Klein dan Danitz tidak berusaha melawannya secara langsung; sebaliknya, mereka terbang mundur seperti layang-layang. Meskipun mereka terlihat seperti akan jatuh ke tanah, namun pada akhirnya mereka berhasil menjaga keseimbangan.

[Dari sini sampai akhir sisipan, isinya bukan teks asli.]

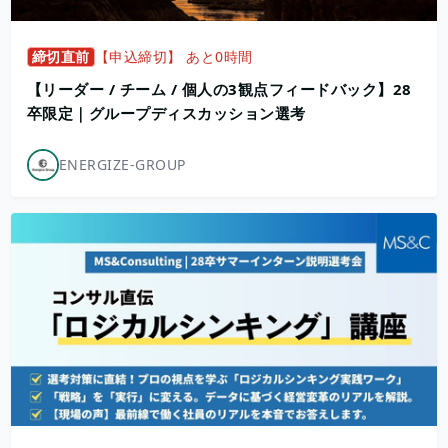
締切直前
【申込締切】 あと0時間
【リーダー / チーム / 個人の3観点フィードバック】28
卒限定｜グループディスカッション選考
ENERGIZE-GROUP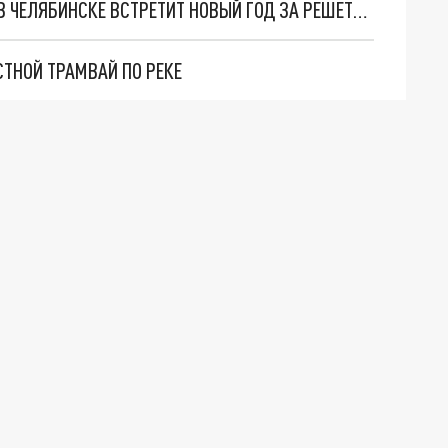
УЧАСТНИК МАССОВОЙ ДРАКИ С МИГРАНТАМИ В ЧЕЛЯБИНСКЕ ВСТРЕТИТ НОВЫЙ ГОД ЗА РЕШЁТКОЙ
СТНОЙ ТРАМВАЙ ПО РЕКЕ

Segera setelah badai berhenti, enam sosok muncul dari kabut yang menyebar. Mereka semua mengenakan jubah hitam dan tidak berkepala. Hanya tersisa leher yang berdarah, kerudung mereka ditopang oleh pusaran badai.
Gasp! Terkesiap!
Tenggorokan mereka mengeluarkan dengusan rendah dari binatang buas seperti saat sebelum mereka siap untuk menyerang.
Sou! Sou! Sou!
Serangkaian bilah angin tipis dan tajam melesat keluar, meninggalkan celah yang jelas dan dalam di mana Klein berjungkir balik.
Tap! Tap! Tap!
Dari kedua sisi lentera yang dipegang Uskup Millet, yang jubah uskup biru gelapnya sedikit berkobar, enam orang tanpa kepala menyerbu Klein, Elland, dan yang lainnya, menginjak-injak tanah sampai bergetar.
Satu monster tanpa kepala sudah cukup sulit untuk dihadapi, tapi sekarang ada enam dari mereka... Dan bahkan ada uskup yang jelas-jelas rusak!
Ketika Blazing Danitz melihat pemandangan ini, dia tidak bisa menahan diri untuk tidak merasakan kulit kepalanya tergelitik.
Pada saat ini, sinar perunggu melesat melewati matanya dan melesat ke kejauhan.
Dang! Dang! Dang! Peluit tembaga Azik jatuh ke tanah dan memantul beberapa kali.
Dengan sebuah desingan, keenam pria tanpa kepala itu mengubah arah pada saat yang sama, bergegas menuju lokasi di mana peluit tembaga Azik berhenti, meninggalkan Uskup Millet yang berdiri sendirian di tempatnya semula.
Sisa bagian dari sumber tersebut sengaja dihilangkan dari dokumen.